- [TASK OBJECTIVE]
The output must match the entries below exactly, with pictures removed.

[[ EXTRACTED MATERIAL, beginning ]]

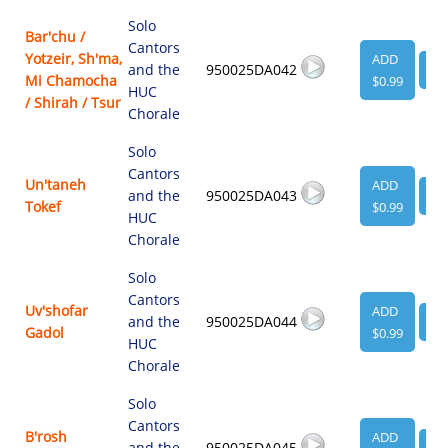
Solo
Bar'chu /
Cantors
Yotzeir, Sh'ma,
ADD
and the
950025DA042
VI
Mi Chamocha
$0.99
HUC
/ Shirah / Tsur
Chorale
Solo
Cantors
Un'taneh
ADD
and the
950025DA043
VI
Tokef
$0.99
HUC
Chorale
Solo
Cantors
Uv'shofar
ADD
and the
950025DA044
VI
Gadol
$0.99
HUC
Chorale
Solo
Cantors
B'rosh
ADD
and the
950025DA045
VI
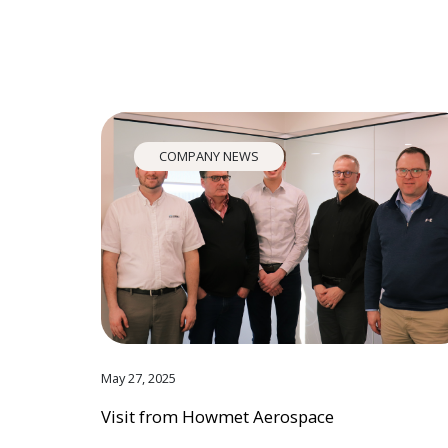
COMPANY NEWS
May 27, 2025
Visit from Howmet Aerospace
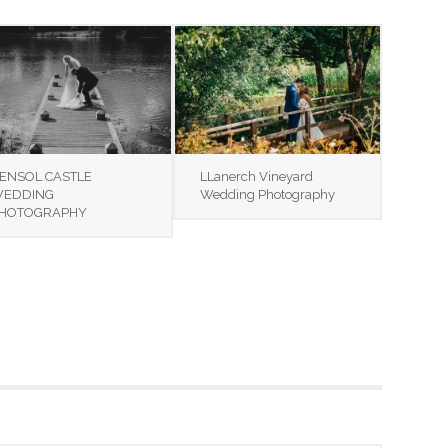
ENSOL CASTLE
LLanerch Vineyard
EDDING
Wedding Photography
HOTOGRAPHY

[[ EXTRACTED MATERIAL, end ]]

- [ANSWER SPACE]
Solo
Bar'chu /
Cantors
Yotzeir, Sh'ma,
ADD
and the
950025DA042
VI
Mi Chamocha
$0.99
HUC
/ Shirah / Tsur
Chorale
Solo
Cantors
Un'taneh
ADD
and the
950025DA043
VI
Tokef
$0.99
HUC
Chorale
Solo
Cantors
Uv'shofar
ADD
and the
950025DA044
VI
Gadol
$0.99
HUC
Chorale
Solo
Cantors
B'rosh
ADD
and the
950025DA045
VI
COMPANY NEWS
May 27, 2025
Visit from Howmet Aerospace
ENSOL CASTLE
LLanerch Vineyard
EDDING
Wedding Photography
HOTOGRAPHY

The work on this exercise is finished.